begin Material for this task
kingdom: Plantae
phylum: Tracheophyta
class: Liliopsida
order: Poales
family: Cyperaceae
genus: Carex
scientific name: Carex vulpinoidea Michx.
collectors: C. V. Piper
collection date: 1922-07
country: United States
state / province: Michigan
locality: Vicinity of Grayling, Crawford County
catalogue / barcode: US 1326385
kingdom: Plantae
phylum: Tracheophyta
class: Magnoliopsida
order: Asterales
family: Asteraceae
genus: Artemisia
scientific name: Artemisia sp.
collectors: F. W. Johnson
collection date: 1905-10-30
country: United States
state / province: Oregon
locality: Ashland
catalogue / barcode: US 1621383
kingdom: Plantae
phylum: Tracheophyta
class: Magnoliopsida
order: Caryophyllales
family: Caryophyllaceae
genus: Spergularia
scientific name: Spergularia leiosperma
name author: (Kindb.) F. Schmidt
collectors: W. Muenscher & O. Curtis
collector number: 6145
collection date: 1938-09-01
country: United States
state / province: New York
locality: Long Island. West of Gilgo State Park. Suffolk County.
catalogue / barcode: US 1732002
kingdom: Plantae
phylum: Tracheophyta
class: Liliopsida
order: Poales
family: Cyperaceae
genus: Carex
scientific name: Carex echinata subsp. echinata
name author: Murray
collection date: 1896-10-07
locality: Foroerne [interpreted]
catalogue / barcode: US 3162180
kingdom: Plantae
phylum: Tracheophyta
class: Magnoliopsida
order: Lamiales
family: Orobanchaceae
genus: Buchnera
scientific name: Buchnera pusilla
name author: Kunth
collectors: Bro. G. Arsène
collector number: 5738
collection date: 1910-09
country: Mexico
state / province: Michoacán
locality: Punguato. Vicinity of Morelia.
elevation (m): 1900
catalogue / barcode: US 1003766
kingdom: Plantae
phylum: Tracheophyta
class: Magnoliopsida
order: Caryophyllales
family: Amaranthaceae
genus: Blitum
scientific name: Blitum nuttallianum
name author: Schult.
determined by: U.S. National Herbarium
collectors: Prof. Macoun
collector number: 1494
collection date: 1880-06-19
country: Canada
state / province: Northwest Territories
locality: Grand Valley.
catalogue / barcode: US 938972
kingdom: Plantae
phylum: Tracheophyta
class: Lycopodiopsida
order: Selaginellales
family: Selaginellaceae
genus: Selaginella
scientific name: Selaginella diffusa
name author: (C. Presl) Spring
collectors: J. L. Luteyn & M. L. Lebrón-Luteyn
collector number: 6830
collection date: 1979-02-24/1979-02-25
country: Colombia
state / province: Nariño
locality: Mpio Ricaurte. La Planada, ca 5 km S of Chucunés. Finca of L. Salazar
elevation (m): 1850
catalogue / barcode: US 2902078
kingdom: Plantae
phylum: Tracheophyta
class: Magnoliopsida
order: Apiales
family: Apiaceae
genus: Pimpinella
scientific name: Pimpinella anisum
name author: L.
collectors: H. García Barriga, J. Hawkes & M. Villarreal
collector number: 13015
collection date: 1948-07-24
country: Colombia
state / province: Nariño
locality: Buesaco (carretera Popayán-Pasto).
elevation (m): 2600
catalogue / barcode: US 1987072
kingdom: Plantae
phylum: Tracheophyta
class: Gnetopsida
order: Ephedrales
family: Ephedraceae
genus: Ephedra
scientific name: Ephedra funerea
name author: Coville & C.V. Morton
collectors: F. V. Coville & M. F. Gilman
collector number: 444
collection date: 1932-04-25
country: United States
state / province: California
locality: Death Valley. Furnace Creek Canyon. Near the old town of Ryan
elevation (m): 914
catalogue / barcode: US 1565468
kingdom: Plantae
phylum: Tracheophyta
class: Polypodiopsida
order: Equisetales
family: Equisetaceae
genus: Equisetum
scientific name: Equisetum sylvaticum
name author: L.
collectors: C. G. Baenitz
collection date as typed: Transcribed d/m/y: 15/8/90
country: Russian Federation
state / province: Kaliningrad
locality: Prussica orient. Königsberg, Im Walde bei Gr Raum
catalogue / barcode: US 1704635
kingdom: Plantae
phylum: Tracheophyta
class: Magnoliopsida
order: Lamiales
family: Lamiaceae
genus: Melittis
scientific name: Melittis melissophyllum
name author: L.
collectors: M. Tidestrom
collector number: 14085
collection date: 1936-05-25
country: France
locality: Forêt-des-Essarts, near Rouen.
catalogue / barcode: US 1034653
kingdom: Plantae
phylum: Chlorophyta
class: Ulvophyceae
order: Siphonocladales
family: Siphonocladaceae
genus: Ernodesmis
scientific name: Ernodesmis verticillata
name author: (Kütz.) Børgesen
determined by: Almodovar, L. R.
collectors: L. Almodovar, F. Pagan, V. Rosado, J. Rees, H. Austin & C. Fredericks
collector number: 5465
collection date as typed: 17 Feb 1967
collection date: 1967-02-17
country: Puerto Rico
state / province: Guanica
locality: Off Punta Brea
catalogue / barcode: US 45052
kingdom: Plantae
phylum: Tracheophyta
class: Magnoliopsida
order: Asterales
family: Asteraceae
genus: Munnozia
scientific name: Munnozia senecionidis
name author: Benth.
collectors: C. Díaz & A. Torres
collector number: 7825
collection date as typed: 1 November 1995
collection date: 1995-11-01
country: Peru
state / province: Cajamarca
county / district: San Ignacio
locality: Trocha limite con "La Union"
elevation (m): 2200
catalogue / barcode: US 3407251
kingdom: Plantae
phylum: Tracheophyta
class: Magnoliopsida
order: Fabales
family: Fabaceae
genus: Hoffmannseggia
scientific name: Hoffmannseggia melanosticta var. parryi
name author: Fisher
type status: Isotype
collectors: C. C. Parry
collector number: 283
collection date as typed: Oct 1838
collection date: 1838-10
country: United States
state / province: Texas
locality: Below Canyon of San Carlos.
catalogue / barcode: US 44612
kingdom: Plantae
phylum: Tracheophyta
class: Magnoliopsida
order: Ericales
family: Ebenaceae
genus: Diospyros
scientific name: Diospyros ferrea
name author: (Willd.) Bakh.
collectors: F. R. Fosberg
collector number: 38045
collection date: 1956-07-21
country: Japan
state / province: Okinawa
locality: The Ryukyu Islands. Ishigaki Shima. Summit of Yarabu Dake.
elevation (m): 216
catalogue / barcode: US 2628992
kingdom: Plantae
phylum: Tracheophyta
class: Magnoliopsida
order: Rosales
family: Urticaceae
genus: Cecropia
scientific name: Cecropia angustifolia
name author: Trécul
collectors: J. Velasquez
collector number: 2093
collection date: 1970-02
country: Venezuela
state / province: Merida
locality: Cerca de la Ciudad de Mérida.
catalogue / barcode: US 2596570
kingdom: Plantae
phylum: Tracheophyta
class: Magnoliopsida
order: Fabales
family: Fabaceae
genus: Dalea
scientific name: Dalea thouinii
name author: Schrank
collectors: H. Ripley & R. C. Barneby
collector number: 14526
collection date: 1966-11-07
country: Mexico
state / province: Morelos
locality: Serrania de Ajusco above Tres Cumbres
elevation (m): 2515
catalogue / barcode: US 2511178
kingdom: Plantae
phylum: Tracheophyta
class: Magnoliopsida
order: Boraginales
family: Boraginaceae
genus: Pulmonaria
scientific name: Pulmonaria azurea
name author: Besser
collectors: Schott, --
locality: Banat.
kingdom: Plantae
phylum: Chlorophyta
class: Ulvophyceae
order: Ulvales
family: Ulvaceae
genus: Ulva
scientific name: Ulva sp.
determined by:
end Material for this task
Rewrite all the rows above, replacing "locality" with "site" and leaving everything else unchanged.

**Answer for the task**
kingdom: Plantae
phylum: Tracheophyta
class: Liliopsida
order: Poales
family: Cyperaceae
genus: Carex
scientific name: Carex vulpinoidea Michx.
collectors: C. V. Piper
collection date: 1922-07
country: United States
state / province: Michigan
site: Vicinity of Grayling, Crawford County
catalogue / barcode: US 1326385
kingdom: Plantae
phylum: Tracheophyta
class: Magnoliopsida
order: Asterales
family: Asteraceae
genus: Artemisia
scientific name: Artemisia sp.
collectors: F. W. Johnson
collection date: 1905-10-30
country: United States
state / province: Oregon
site: Ashland
catalogue / barcode: US 1621383
kingdom: Plantae
phylum: Tracheophyta
class: Magnoliopsida
order: Caryophyllales
family: Caryophyllaceae
genus: Spergularia
scientific name: Spergularia leiosperma
name author: (Kindb.) F. Schmidt
collectors: W. Muenscher & O. Curtis
collector number: 6145
collection date: 1938-09-01
country: United States
state / province: New York
site: Long Island. West of Gilgo State Park. Suffolk County.
catalogue / barcode: US 1732002
kingdom: Plantae
phylum: Tracheophyta
class: Liliopsida
order: Poales
family: Cyperaceae
genus: Carex
scientific name: Carex echinata subsp. echinata
name author: Murray
collection date: 1896-10-07
site: Foroerne [interpreted]
catalogue / barcode: US 3162180
kingdom: Plantae
phylum: Tracheophyta
class: Magnoliopsida
order: Lamiales
family: Orobanchaceae
genus: Buchnera
scientific name: Buchnera pusilla
name author: Kunth
collectors: Bro. G. Arsène
collector number: 5738
collection date: 1910-09
country: Mexico
state / province: Michoacán
site: Punguato. Vicinity of Morelia.
elevation (m): 1900
catalogue / barcode: US 1003766
kingdom: Plantae
phylum: Tracheophyta
class: Magnoliopsida
order: Caryophyllales
family: Amaranthaceae
genus: Blitum
scientific name: Blitum nuttallianum
name author: Schult.
determined by: U.S. National Herbarium
collectors: Prof. Macoun
collector number: 1494
collection date: 1880-06-19
country: Canada
state / province: Northwest Territories
site: Grand Valley.
catalogue / barcode: US 938972
kingdom: Plantae
phylum: Tracheophyta
class: Lycopodiopsida
order: Selaginellales
family: Selaginellaceae
genus: Selaginella
scientific name: Selaginella diffusa
name author: (C. Presl) Spring
collectors: J. L. Luteyn & M. L. Lebrón-Luteyn
collector number: 6830
collection date: 1979-02-24/1979-02-25
country: Colombia
state / province: Nariño
site: Mpio Ricaurte. La Planada, ca 5 km S of Chucunés. Finca of L. Salazar
elevation (m): 1850
catalogue / barcode: US 2902078
kingdom: Plantae
phylum: Tracheophyta
class: Magnoliopsida
order: Apiales
family: Apiaceae
genus: Pimpinella
scientific name: Pimpinella anisum
name author: L.
collectors: H. García Barriga, J. Hawkes & M. Villarreal
collector number: 13015
collection date: 1948-07-24
country: Colombia
state / province: Nariño
site: Buesaco (carretera Popayán-Pasto).
elevation (m): 2600
catalogue / barcode: US 1987072
kingdom: Plantae
phylum: Tracheophyta
class: Gnetopsida
order: Ephedrales
family: Ephedraceae
genus: Ephedra
scientific name: Ephedra funerea
name author: Coville & C.V. Morton
collectors: F. V. Coville & M. F. Gilman
collector number: 444
collection date: 1932-04-25
country: United States
state / province: California
site: Death Valley. Furnace Creek Canyon. Near the old town of Ryan
elevation (m): 914
catalogue / barcode: US 1565468
kingdom: Plantae
phylum: Tracheophyta
class: Polypodiopsida
order: Equisetales
family: Equisetaceae
genus: Equisetum
scientific name: Equisetum sylvaticum
name author: L.
collectors: C. G. Baenitz
collection date as typed: Transcribed d/m/y: 15/8/90
country: Russian Federation
state / province: Kaliningrad
site: Prussica orient. Königsberg, Im Walde bei Gr Raum
catalogue / barcode: US 1704635
kingdom: Plantae
phylum: Tracheophyta
class: Magnoliopsida
order: Lamiales
family: Lamiaceae
genus: Melittis
scientific name: Melittis melissophyllum
name author: L.
collectors: M. Tidestrom
collector number: 14085
collection date: 1936-05-25
country: France
site: Forêt-des-Essarts, near Rouen.
catalogue / barcode: US 1034653
kingdom: Plantae
phylum: Chlorophyta
class: Ulvophyceae
order: Siphonocladales
family: Siphonocladaceae
genus: Ernodesmis
scientific name: Ernodesmis verticillata
name author: (Kütz.) Børgesen
determined by: Almodovar, L. R.
collectors: L. Almodovar, F. Pagan, V. Rosado, J. Rees, H. Austin & C. Fredericks
collector number: 5465
collection date as typed: 17 Feb 1967
collection date: 1967-02-17
country: Puerto Rico
state / province: Guanica
site: Off Punta Brea
catalogue / barcode: US 45052
kingdom: Plantae
phylum: Tracheophyta
class: Magnoliopsida
order: Asterales
family: Asteraceae
genus: Munnozia
scientific name: Munnozia senecionidis
name author: Benth.
collectors: C. Díaz & A. Torres
collector number: 7825
collection date as typed: 1 November 1995
collection date: 1995-11-01
country: Peru
state / province: Cajamarca
county / district: San Ignacio
site: Trocha limite con "La Union"
elevation (m): 2200
catalogue / barcode: US 3407251
kingdom: Plantae
phylum: Tracheophyta
class: Magnoliopsida
order: Fabales
family: Fabaceae
genus: Hoffmannseggia
scientific name: Hoffmannseggia melanosticta var. parryi
name author: Fisher
type status: Isotype
collectors: C. C. Parry
collector number: 283
collection date as typed: Oct 1838
collection date: 1838-10
country: United States
state / province: Texas
site: Below Canyon of San Carlos.
catalogue / barcode: US 44612
kingdom: Plantae
phylum: Tracheophyta
class: Magnoliopsida
order: Ericales
family: Ebenaceae
genus: Diospyros
scientific name: Diospyros ferrea
name author: (Willd.) Bakh.
collectors: F. R. Fosberg
collector number: 38045
collection date: 1956-07-21
country: Japan
state / province: Okinawa
site: The Ryukyu Islands. Ishigaki Shima. Summit of Yarabu Dake.
elevation (m): 216
catalogue / barcode: US 2628992
kingdom: Plantae
phylum: Tracheophyta
class: Magnoliopsida
order: Rosales
family: Urticaceae
genus: Cecropia
scientific name: Cecropia angustifolia
name author: Trécul
collectors: J. Velasquez
collector number: 2093
collection date: 1970-02
country: Venezuela
state / province: Merida
site: Cerca de la Ciudad de Mérida.
catalogue / barcode: US 2596570
kingdom: Plantae
phylum: Tracheophyta
class: Magnoliopsida
order: Fabales
family: Fabaceae
genus: Dalea
scientific name: Dalea thouinii
name author: Schrank
collectors: H. Ripley & R. C. Barneby
collector number: 14526
collection date: 1966-11-07
country: Mexico
state / province: Morelos
site: Serrania de Ajusco above Tres Cumbres
elevation (m): 2515
catalogue / barcode: US 2511178
kingdom: Plantae
phylum: Tracheophyta
class: Magnoliopsida
order: Boraginales
family: Boraginaceae
genus: Pulmonaria
scientific name: Pulmonaria azurea
name author: Besser
collectors: Schott, --
site: Banat.
kingdom: Plantae
phylum: Chlorophyta
class: Ulvophyceae
order: Ulvales
family: Ulvaceae
genus: Ulva
scientific name: Ulva sp.
determined by:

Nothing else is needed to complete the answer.